Someone asked me recently how it is possible for me – or anyone else, I presume – to write to a person I do not know; how can I find anything to write about and where, if any, are the connections to those I write to. The person who asked is one of those whose only mail in the mornings appears to be junk mail for cable television, whose book shelves contain no books, and whose social life is confined to enjoying the antics of Hollywood Wives, or whatever, in so-called reality shows. Perhaps I am being unfair about the lack of books on his shelves, although this is one of the criteria I use to assess my personal friends, since there are few today who make a habit of reading in any great depth, and fewer still who collect or keep the volumes they have found and enjoyed. My answer has always been that writing to someone you do not know is much the same as making friends through any other means – and we have to bear in mind here that many count those people who they have followed on the Internet as some form of friend but who are, in all honesty, strangers – at first they are completely unknown to us, and any form of friendship grows through the process of getting to know one another.

### [What this exercise asks]
[1] In the passage on writing to strangers, what does the author treat as one of the criteria for assessing personal friends?
[2] Write a continuation of the passage on writing to strangers, starting after its last sentence.
The lines after this passage come from a separate source.

### [Data provided]
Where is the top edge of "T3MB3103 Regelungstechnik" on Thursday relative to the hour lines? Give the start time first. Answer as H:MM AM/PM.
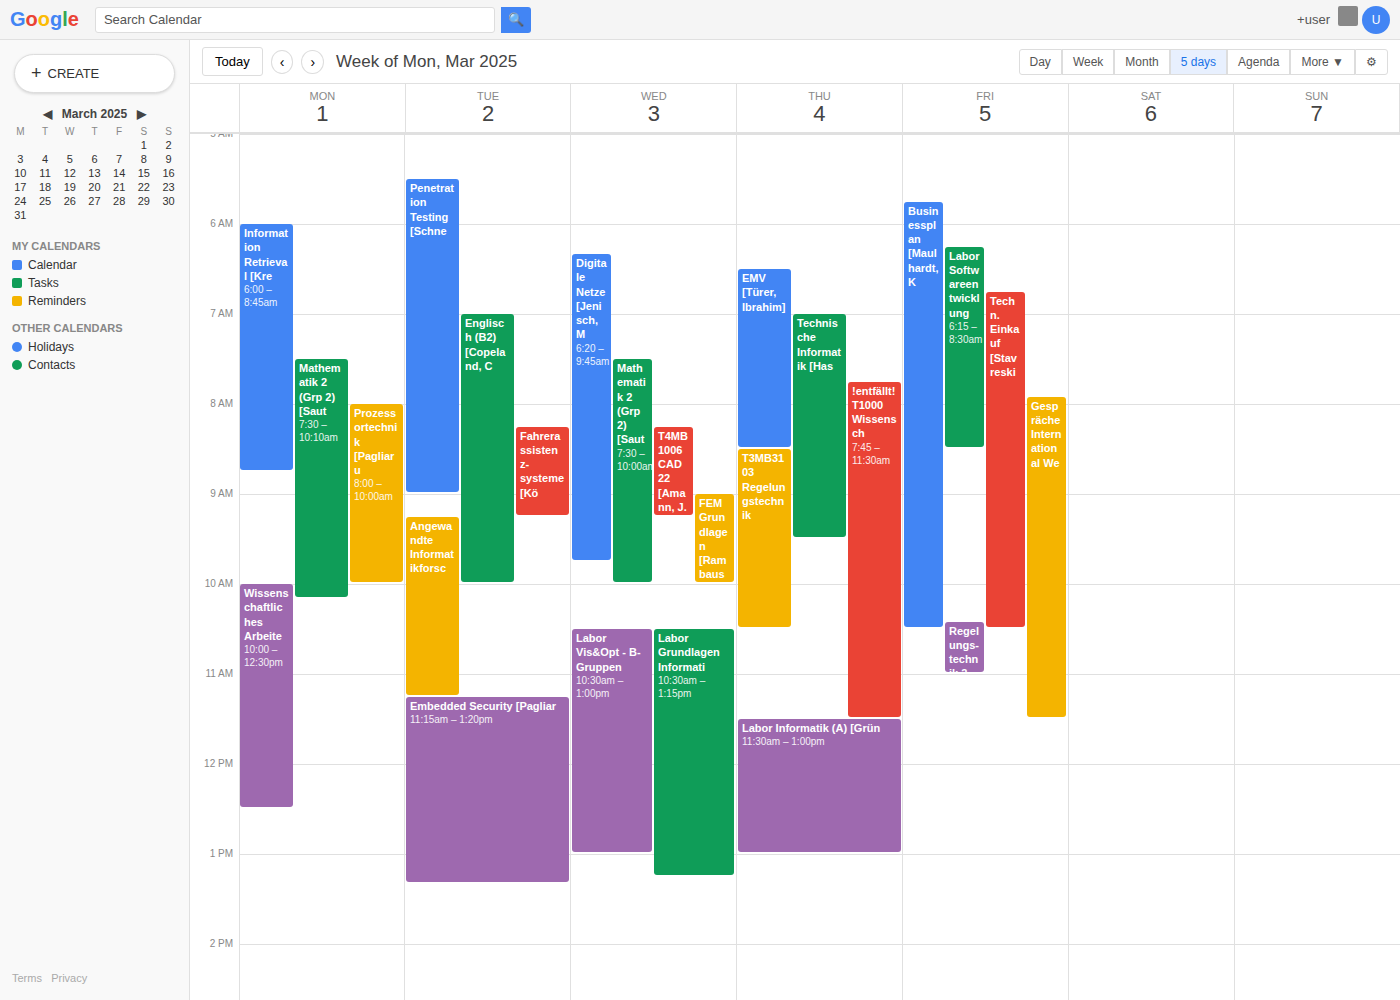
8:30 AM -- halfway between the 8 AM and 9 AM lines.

### [Answers for the tasks]
[1] Whether they have books on their shelves.

[2]
It seemed strange to me at the time, because writing letters has been such a major part of my life for so long, that someone else could not appreciate the draw of such a pastime, that they could not see what it is which brings me back to paper and pen (so to speak) each day and a conversation which is one-sided much of the time. I am also not sure I would be capable of answering the question to his satisfaction since, being someone who is standing outside looking in, the sheer pleasure of communication is not known to him. It is, I would imagine, like trying to describe to someone what it feels and tastes like when you eat strawberries and double cream, but do not let them try for themselves. No amount of description can bring the taste into their mouths unless they have prior knowledge, unless they have eaten strawberries and cream at some time in the past, and can remember what it was like. Unless they have had the experience, or at the very least attempted to gain it, at some stage in their own personal history, they can never really feel the same way about writing or receiving and reading a letter.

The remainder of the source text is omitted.